Vortices and nanostructured superconductors

This book provides expert coverage of modern and novel aspects of the study of vortex matter, dynamics, and pinning in nanostructured and multi-component superconductors. Vortex matter in superconducting materials is a field of enormous beauty and intellectual challenge, which began with the theoretical prediction of vortices by A. Abrikosov (Nobel Laureate). Vortices, vortex dynamics, and pinning are key features in many of today's human endeavors: from the huge superconducting accelerating magnets and detectors at the Large Hadron Collider at CERN, which opened new windows of knowledge on the universe, to the tiny superconducting transceivers using Rapid Single Flux Quanta, which have opened a revolutionary means of communication. In recent years, two new features have added to the intrinsic beauty and complexity of the subject: nanostructured/nanoengineered superconductors, and the discovery of a range of new materials showing multi-component (multi-gap) superconductivity. In this book, leading researchers survey the most exciting and important recent developments in the field. Topics covered include: the use of scanning Hall probe microscopy to visualize interactions of a single vortex with pinning centers; Magneto-Optical Imaging for investigating what vortex avalanches are, why they appear, and how they can be controlled; and the vortex interactions responsible for the second magnetization peak. Other chapters discuss nanoengineered pinning centers of vortices for improved current-carrying capabilities, current anisotropy in cryomagnetic devices in relation to the pinning landscape, and the new physics associated with the discovery of new superconducting materials with multi-component superconductivity. The book offers something for almost everybody interested in the field: from experimental techniques to visualize vortices and study their dynamics, to a state-of-the-art theoretical microscopic approach to multicomponent superconductivity.

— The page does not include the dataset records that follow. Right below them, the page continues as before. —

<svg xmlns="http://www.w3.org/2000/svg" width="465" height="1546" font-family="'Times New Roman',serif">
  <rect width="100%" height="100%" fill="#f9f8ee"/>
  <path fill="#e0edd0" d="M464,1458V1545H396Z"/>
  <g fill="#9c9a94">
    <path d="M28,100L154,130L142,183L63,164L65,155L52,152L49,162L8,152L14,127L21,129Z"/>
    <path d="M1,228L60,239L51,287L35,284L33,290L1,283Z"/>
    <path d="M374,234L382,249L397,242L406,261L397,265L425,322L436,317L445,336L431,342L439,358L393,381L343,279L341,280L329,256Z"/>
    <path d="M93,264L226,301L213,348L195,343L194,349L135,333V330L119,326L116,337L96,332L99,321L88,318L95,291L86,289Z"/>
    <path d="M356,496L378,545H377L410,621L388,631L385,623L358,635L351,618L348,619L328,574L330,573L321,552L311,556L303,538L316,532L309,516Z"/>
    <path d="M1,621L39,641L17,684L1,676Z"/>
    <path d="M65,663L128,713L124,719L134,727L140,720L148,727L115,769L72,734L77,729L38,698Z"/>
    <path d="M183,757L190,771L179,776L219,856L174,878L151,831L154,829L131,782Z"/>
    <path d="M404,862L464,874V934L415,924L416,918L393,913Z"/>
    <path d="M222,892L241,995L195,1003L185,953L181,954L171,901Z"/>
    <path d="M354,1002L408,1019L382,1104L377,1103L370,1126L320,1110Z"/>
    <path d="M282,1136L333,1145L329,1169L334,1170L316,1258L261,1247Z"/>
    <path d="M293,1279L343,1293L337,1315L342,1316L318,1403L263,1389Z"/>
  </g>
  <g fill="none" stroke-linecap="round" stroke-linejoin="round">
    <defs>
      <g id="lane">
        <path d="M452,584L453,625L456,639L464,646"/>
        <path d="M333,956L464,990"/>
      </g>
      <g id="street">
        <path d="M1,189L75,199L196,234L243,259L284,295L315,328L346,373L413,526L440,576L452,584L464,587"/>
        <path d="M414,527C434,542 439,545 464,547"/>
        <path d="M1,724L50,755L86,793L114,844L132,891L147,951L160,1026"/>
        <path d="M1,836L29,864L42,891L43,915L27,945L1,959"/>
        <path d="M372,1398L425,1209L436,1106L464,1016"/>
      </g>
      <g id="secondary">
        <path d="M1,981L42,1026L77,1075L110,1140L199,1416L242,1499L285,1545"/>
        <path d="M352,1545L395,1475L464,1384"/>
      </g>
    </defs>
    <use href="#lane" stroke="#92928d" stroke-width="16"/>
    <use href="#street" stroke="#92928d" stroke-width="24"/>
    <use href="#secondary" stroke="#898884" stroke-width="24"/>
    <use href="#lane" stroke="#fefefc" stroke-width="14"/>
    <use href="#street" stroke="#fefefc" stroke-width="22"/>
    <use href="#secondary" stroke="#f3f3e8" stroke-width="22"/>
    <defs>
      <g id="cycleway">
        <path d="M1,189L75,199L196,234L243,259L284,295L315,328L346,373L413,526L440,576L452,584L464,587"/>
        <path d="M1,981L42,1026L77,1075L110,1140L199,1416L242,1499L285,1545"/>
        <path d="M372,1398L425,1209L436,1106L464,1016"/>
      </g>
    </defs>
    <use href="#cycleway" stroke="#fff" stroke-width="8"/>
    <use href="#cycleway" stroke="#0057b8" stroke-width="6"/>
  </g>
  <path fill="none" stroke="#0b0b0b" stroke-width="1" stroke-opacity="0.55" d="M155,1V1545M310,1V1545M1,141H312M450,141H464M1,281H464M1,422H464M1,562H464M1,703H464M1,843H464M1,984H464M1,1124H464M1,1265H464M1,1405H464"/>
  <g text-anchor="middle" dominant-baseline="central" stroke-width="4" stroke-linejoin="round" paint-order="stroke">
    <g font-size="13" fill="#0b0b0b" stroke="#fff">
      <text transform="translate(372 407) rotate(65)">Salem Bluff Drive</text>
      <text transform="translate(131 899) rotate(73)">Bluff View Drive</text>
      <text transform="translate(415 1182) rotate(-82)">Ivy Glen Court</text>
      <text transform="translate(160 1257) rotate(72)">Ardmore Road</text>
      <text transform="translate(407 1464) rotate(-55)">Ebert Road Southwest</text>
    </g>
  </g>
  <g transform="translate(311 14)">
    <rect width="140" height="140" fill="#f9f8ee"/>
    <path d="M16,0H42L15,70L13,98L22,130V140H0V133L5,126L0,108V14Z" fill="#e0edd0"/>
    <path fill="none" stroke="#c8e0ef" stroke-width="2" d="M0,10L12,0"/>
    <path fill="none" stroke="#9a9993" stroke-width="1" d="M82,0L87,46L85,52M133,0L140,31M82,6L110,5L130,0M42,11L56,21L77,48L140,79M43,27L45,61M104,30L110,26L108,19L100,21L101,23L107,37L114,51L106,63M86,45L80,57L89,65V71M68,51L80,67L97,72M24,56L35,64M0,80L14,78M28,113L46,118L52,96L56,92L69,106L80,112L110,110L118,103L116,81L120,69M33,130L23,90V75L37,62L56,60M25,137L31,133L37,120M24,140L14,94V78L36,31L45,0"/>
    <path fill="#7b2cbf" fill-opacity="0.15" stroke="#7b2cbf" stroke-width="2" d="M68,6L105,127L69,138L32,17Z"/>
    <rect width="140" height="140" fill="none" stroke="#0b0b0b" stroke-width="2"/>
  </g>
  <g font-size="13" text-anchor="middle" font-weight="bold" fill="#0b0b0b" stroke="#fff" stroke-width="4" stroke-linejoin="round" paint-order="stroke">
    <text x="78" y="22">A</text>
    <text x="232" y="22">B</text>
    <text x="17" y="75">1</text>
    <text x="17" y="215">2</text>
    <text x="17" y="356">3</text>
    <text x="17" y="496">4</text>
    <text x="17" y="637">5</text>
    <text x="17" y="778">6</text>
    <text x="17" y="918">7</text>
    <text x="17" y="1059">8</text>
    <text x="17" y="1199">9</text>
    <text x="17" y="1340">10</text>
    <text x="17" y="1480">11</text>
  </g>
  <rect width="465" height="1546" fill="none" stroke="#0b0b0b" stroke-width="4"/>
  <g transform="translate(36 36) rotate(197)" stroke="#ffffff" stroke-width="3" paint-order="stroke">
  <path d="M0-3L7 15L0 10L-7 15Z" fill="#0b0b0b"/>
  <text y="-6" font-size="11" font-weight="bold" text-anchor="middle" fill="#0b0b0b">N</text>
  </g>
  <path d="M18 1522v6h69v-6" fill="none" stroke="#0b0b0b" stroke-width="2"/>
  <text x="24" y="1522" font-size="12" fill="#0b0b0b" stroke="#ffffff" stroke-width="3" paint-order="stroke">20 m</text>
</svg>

Preface.- 1 Vortex Deformation Close to a Pinning Center.- 2 Pinning-Engineered YBa2Cu3Ox Thin Films.- 3 Chemically and Mechanically Engineered Flux Pinning for Enhanced Electromagnetic Properties of MgB2.- 4 Critical current anisotropy in relation to the pinning landscape.- 5 Vortex avalanches in superconductors visualized by Magneto-Optical Imaging.- 6 Behavior of the second magnetization peak in self-nanostructured La2-xSrxCuO4 single crystals.- 7 Emergence of an interband phase difference and its consequences in multiband superconductors.- 8 Fluctuation modes in multi-gap superconductors.